Chat Room -When Good Web Sites Go Bad
Author, student sites vanish and reappear with pornographic messages
By Walter Minkel -- School Library Journal, 10/1/2001
Here's one of those stories that shakes your faith if you have an optimistic, positive view of human nature. It's particularly hard to read if you work with kids and their parents and worry about what they see online.
But first, some necessary background information. Whenever someone establishes a domain, such as www.mydomain.com, they purchase the rights to that domain name for two years. At the end of that time, those who purchased the rights to that domain must renew it or it becomes available for others to purchase. There are different reasons someone might let a domain name lapse—the company goes out of business, they decide to change domains, or they simply forget to pay the fee on time. In the past when this happened, users of sites—such as those run by schools and libraries—that linked to those domains would get a "the page cannot be found" message when they clicked on the link. It was irritating, but no big deal.

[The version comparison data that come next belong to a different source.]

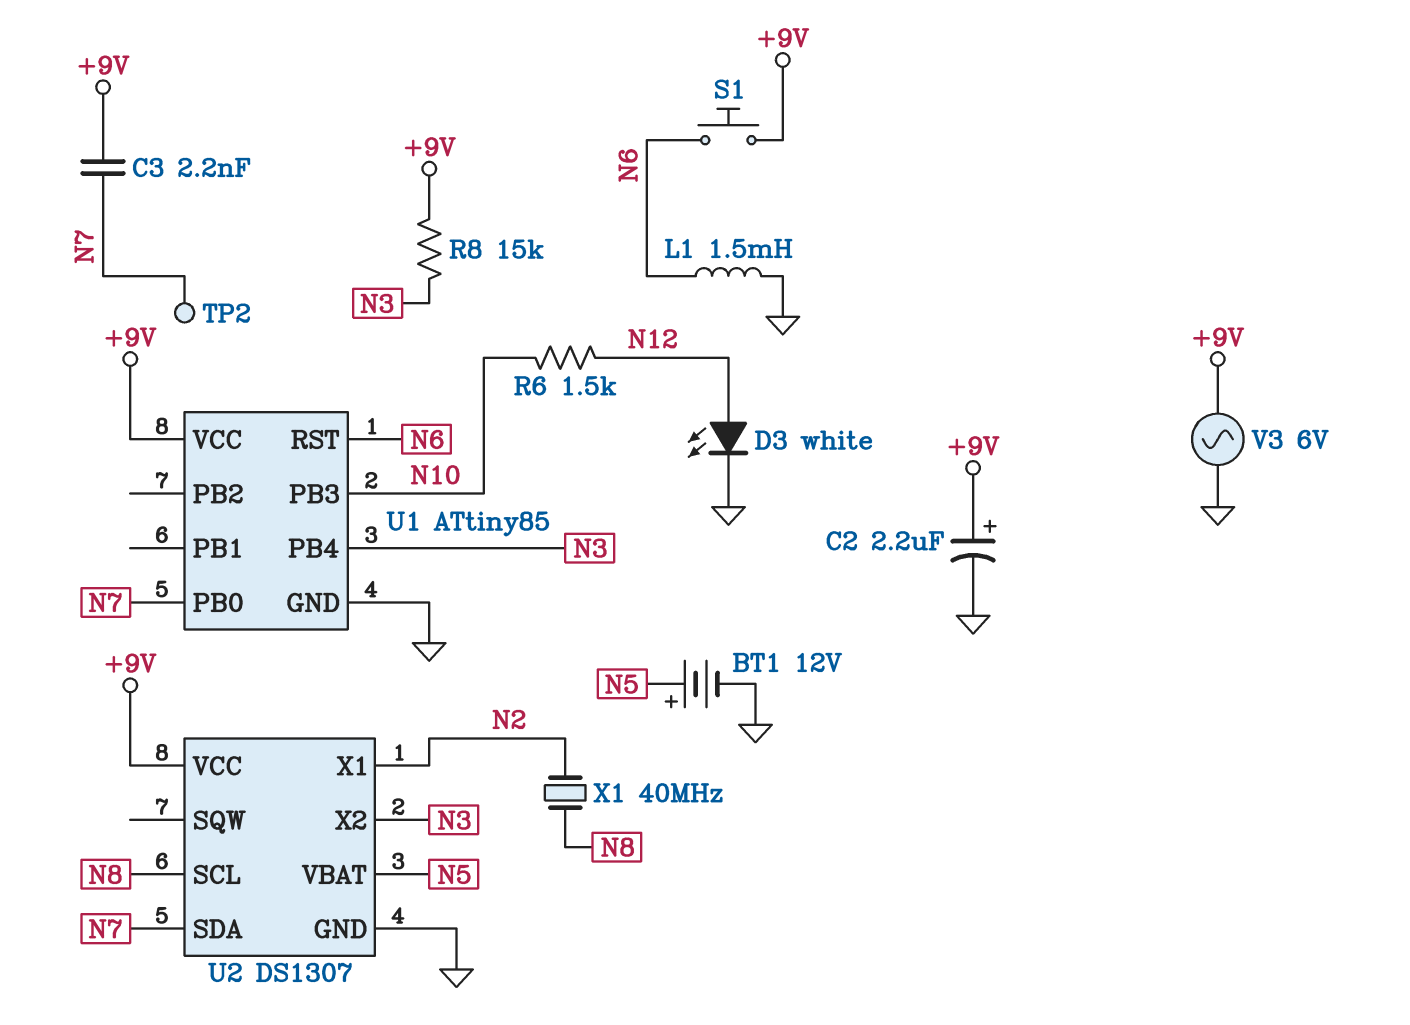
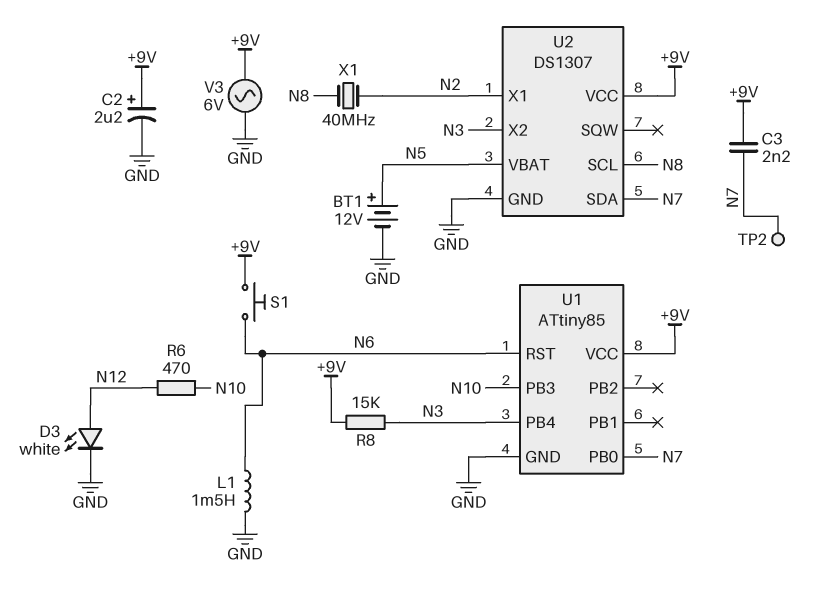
R6: 1.5k (N10, N12) -> 470 (N10, N12)

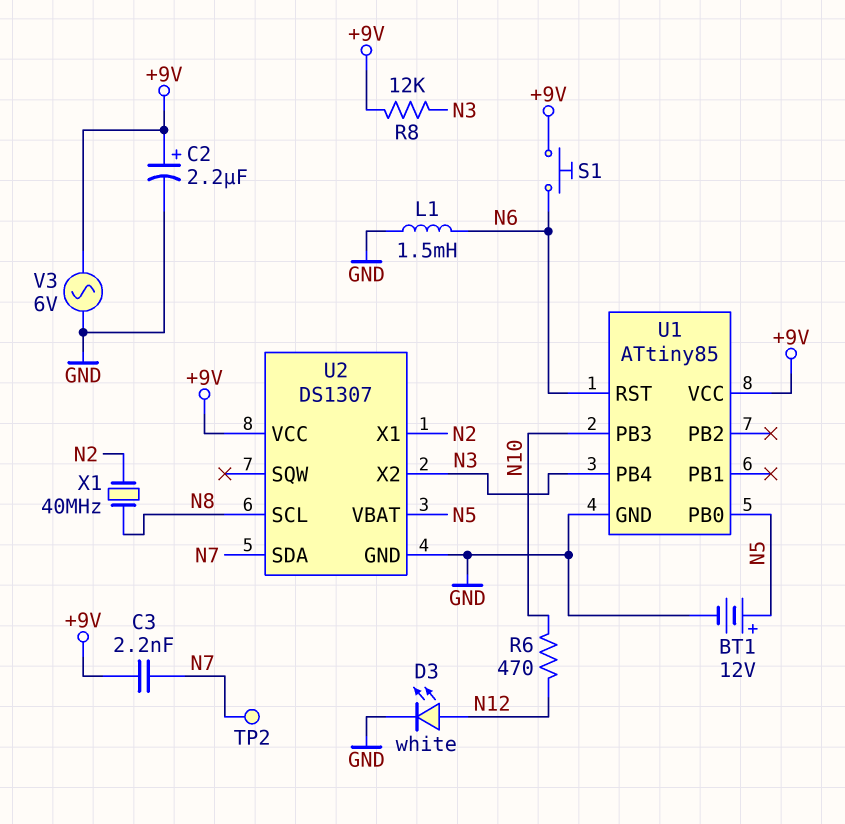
R8: 15k (+9V, N3) -> 12k (+9V, N3)
U1 pin PB0: N7 -> N5

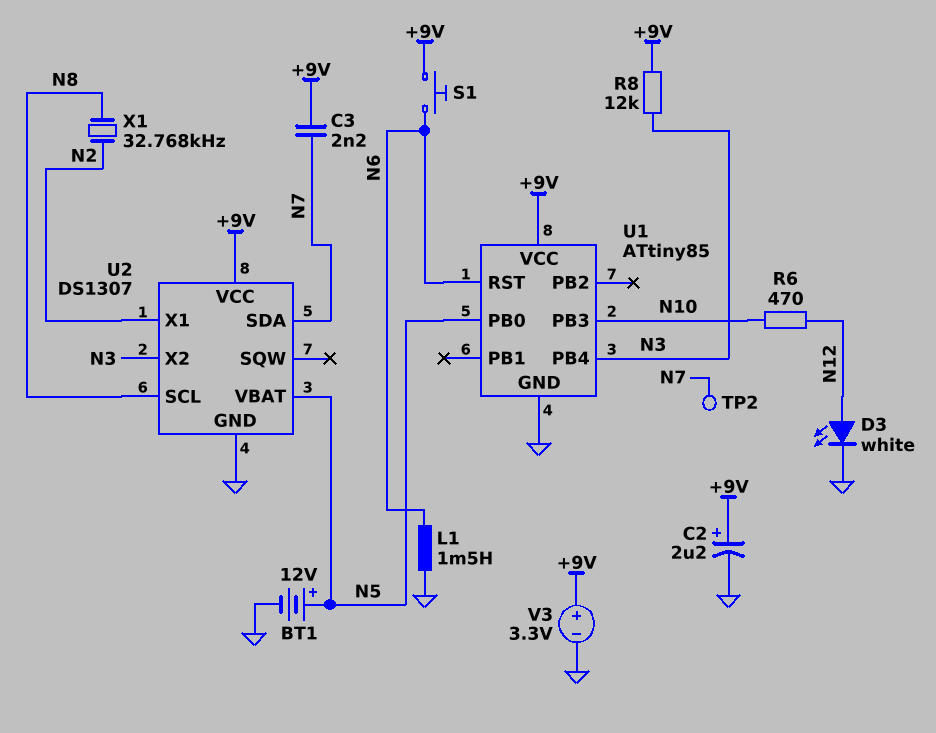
V3: AC 6V (+9V, GND) -> 3.3V (plus +9V, minus GND)
X1: 40MHz (N2, N8) -> 32.768kHz (N2, N8)

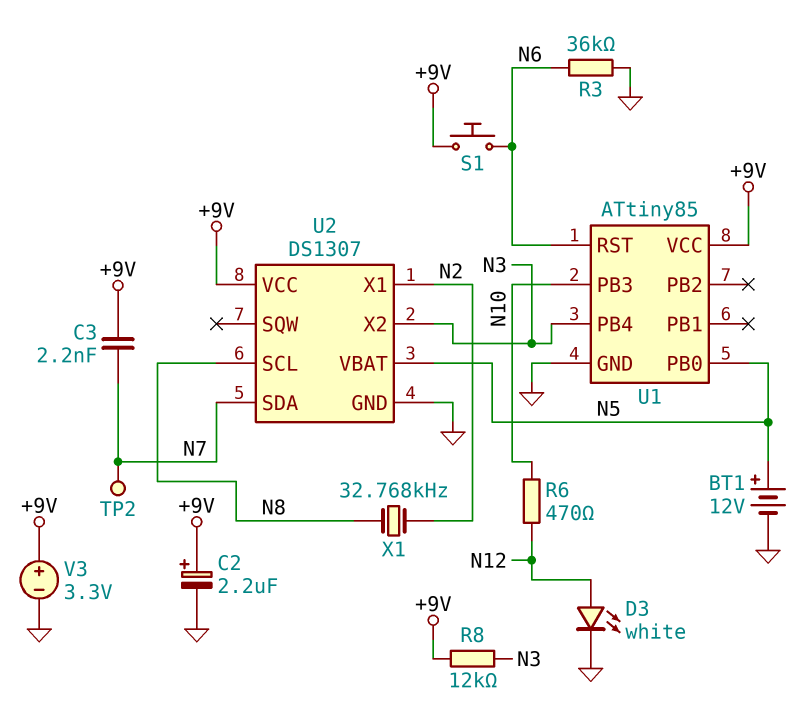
L1: 1.5mH (GND, N6) -> none
R3: none -> 36k (GND, N6)

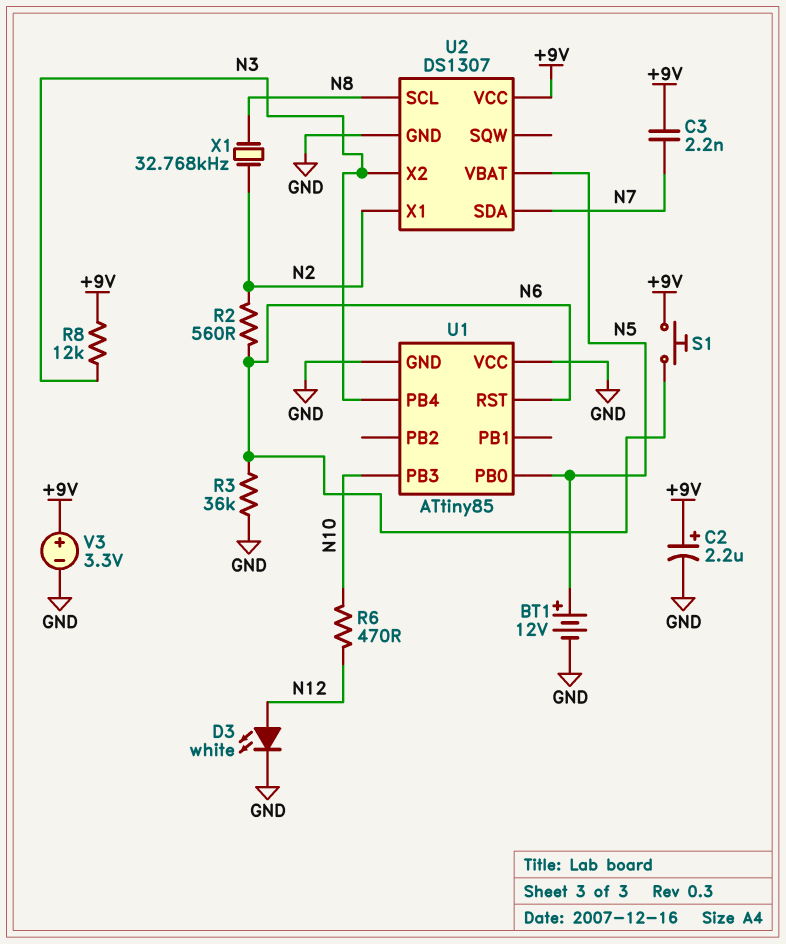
R2: none -> 560 (N2, N6)
TP2: test point (N7) -> none
U1 pin VCC: +9V -> GND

But recently a person or a group of people, based in some of the nations of the former Soviet Union, has been watching for lapsed domains to which many other sites link and then snatching them up. The new owners put up pages that contains pornographic messages as well as the message, "This Domain Is for Sale." Some people who have had their domains grabbed call it legal extortion.
I heard about this grabbing of domains for the first time in May, when Home Education magazine, a publication for homeschooling parents, changed its domain name from www.home-ed-press.com to www.home-ed-magazine.com. For several years, the home-ed-press site had been considered one of the best homeschooling sites, and many other sites—including many library sites supporting homeschoolers—linked to it. Rights to the name lapsed without the publisher's knowledge, and one day, someone clicking on a link to home-ed-press.com arrived at a site with a large "ENTER" in the center of the screen. When the visitor clicked on it, window after window of adult images piled up, almost too quickly to close them. Soon after, Home Education magazine issued a press release stating that "the old home-ed-press URL is currently linked to a company in Armenia." It asked anyone linking to the old address to please change the link to point to the new one.
Recently, other domains have been grabbed up in the same way. Webmolecules.com, a software company site that offered chemistry students images of various molecules, was linked from many lists of recommended K–12 sites. It recently vanished, reappearing with "adult" messages.
Leonard Bergenstein, the owner of a Cleveland graphic design firm, who is also a volunteer for SCBWI, the Society for Children's Book Writers and Illustrators, designed pages for a number of well-known children's authors and illustrators. Bergenstein put these literary pages online under his domain name, www.bergenstein.com. They included a site for Nancy Garden, who wrote The Year They Burned the Books (Farrar, 1999) and Holly's Secret (Farrar, 2000), both of which prominently featured the URL of her Web site on the book jacket. Nancy Van Laan, author of So Say the Little Monkeys (Atheneum, 1998) and When Winter Comes (Atheneum, 2000), also had a bergenstein.com site. Bergenstein claims that his Internet service provider neglected to let him know when his domain name registration had lapsed. The bergenstein.com domain was purchased by a Russian group that posted pornographic messages on it, along with a prominent message: "This Domain Is for Sale." The asking price was much higher than Bergenstein originally paid to register the domain. He hinted that he might take legal action, but would give no details.
In the meantime, Farrar recalled all copies of Holly's Secret and suspended delivery of copies to libraries and bookstores until new book jackets—without the offending URL—were printed. Garden asks librarians to please remove the www.bergenstein.com URL if they see it on the jacket of any of her books. "I am, of course, extremely concerned about my young readers," she says. "It horrifies me to think that they could go to what they think is my site and find pornography…. Until there are strong laws protecting against this sort of thing on the Internet—laws, I hasten to say, that do not violate the First Amendment—and efficient ways of enforcing those laws, it appears the only defense authors and other Web site owners have is to make sure their domain names never lapse." Unfortunately, given the present state of the Net, this is easier said than done.